• **TASK GOAL**
Convert the records below into a two-column CSV with the headers "record" and "time", one row per record, putting each record's text and its answer in a single quoted field and replacing line breaks with spaces. Begin at the line that has "among them 12,35." and stop after the line that has "Indicated: 4,21".
--- DATA SUPPLIED ---
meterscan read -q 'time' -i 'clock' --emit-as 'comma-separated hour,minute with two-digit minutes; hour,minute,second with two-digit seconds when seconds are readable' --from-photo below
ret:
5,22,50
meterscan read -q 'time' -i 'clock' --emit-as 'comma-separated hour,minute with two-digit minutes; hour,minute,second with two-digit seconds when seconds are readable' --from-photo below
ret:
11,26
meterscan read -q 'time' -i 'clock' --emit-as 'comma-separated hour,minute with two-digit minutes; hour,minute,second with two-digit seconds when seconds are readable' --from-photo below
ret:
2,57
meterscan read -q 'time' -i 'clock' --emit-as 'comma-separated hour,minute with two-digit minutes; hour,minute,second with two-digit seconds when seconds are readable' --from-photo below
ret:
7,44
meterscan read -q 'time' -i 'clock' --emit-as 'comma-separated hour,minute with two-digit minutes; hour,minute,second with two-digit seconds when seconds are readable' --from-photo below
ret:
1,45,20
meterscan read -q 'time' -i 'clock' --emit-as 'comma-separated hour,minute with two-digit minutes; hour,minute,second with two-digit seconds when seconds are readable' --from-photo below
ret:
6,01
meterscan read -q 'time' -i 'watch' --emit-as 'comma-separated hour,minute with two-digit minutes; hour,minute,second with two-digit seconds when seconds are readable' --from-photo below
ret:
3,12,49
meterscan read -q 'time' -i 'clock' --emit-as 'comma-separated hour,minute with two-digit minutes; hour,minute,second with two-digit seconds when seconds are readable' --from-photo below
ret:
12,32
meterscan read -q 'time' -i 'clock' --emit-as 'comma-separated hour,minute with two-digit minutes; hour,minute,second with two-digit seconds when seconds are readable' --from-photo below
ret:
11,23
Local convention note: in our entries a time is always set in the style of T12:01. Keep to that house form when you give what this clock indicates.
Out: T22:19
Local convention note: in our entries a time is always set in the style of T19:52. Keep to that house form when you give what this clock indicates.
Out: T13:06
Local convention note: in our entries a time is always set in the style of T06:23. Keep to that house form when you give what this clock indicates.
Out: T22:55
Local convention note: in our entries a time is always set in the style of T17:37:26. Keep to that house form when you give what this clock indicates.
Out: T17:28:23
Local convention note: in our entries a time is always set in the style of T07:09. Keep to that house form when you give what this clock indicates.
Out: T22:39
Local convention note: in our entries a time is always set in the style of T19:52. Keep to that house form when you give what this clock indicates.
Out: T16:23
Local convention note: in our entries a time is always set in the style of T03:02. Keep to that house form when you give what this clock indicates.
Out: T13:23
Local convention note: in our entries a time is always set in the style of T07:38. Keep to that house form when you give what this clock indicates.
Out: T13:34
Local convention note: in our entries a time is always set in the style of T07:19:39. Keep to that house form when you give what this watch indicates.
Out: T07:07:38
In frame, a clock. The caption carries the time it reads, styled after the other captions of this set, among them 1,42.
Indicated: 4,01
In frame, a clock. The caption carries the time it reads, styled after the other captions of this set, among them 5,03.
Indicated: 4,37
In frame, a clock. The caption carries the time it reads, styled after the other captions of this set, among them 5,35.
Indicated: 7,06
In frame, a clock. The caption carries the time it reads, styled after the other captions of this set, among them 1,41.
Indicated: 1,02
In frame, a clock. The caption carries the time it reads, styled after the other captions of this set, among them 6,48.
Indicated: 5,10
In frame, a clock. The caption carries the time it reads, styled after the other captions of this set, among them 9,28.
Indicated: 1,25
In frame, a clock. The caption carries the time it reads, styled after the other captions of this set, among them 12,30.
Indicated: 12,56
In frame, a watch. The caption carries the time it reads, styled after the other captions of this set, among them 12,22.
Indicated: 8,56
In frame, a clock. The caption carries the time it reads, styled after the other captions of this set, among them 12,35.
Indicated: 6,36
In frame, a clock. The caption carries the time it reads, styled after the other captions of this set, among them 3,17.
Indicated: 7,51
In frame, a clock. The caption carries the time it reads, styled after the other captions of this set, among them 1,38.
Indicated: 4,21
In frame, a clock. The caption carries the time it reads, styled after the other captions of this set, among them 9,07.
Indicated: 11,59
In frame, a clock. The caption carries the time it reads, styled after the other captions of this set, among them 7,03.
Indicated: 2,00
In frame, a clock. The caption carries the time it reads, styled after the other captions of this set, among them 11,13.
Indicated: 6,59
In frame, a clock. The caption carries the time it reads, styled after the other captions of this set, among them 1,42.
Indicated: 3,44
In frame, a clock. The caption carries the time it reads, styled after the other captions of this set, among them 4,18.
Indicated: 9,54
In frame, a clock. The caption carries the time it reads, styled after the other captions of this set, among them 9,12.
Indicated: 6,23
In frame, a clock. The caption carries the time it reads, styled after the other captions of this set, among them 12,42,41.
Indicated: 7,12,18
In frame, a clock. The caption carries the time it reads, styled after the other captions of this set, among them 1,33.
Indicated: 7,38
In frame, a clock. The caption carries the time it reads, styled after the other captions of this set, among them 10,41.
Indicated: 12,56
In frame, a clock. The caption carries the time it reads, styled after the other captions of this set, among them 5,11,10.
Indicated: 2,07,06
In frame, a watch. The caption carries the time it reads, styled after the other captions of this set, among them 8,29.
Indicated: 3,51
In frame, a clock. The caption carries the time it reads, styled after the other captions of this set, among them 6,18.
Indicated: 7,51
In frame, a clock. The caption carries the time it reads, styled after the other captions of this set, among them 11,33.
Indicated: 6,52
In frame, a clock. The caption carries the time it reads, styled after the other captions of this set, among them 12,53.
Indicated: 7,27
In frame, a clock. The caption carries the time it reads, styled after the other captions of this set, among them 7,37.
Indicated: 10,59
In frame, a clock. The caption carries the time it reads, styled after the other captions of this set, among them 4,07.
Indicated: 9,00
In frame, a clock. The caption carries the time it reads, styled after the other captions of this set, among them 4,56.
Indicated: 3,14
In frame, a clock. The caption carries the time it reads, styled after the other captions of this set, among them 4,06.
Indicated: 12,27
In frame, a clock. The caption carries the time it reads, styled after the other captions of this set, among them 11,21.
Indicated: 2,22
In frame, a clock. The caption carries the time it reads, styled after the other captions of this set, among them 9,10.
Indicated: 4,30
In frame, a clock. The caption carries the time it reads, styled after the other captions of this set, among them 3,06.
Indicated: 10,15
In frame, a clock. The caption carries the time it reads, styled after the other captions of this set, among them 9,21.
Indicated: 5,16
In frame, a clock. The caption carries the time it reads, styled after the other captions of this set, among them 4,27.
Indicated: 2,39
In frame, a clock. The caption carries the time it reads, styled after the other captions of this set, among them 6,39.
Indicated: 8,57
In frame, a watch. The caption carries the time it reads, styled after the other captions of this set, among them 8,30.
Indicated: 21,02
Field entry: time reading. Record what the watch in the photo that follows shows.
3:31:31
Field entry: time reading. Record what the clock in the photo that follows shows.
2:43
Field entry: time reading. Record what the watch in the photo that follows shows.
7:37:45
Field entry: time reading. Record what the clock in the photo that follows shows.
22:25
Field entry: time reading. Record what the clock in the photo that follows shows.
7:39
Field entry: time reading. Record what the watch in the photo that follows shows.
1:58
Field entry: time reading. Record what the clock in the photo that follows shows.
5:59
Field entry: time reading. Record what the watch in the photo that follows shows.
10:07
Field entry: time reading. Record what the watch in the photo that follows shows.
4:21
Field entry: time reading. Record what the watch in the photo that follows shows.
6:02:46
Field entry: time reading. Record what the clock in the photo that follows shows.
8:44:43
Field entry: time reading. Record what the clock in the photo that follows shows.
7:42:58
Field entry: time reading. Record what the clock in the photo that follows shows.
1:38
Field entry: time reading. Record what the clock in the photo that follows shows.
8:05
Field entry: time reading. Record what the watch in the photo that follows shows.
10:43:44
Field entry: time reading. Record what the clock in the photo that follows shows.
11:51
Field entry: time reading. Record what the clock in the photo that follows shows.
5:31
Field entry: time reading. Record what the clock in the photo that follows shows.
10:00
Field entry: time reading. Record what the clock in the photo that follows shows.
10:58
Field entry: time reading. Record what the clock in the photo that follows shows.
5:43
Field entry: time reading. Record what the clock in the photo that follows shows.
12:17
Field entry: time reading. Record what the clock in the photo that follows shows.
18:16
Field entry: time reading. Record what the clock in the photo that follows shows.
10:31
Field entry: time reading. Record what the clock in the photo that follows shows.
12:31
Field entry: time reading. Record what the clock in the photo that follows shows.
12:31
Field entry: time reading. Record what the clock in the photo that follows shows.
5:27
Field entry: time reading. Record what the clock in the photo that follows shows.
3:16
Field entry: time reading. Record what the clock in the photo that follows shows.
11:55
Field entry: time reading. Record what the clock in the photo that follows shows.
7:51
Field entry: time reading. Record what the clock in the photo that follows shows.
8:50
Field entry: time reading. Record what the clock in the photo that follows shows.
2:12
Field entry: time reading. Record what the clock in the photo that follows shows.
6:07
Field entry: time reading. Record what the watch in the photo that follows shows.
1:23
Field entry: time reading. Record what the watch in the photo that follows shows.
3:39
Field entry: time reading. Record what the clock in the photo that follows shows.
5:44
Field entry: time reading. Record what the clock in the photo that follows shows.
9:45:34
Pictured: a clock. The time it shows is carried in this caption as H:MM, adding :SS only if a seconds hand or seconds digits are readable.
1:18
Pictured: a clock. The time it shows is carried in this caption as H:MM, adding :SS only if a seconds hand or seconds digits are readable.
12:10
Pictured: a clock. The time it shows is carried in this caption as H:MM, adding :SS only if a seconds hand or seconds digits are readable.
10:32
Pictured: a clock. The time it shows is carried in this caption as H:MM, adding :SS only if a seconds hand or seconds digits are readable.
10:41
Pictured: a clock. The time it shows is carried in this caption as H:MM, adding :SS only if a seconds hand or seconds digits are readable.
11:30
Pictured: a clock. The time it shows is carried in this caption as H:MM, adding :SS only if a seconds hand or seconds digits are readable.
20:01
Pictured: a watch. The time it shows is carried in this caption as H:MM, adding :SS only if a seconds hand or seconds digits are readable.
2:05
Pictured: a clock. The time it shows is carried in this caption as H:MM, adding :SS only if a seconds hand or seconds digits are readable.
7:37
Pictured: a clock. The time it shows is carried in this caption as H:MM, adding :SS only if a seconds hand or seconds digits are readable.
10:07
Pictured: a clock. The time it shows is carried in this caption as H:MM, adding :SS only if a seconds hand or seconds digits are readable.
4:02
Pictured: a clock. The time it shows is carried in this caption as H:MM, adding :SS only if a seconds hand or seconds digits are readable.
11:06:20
---
• **WRITTEN RESPONSE**
record,time
"In frame, a clock. The caption carries the time it reads, styled after the other captions of this set, among them 12,35. Indicated:","6,36"
"In frame, a clock. The caption carries the time it reads, styled after the other captions of this set, among them 3,17. Indicated:","7,51"
"In frame, a clock. The caption carries the time it reads, styled after the other captions of this set, among them 1,38. Indicated:","4,21"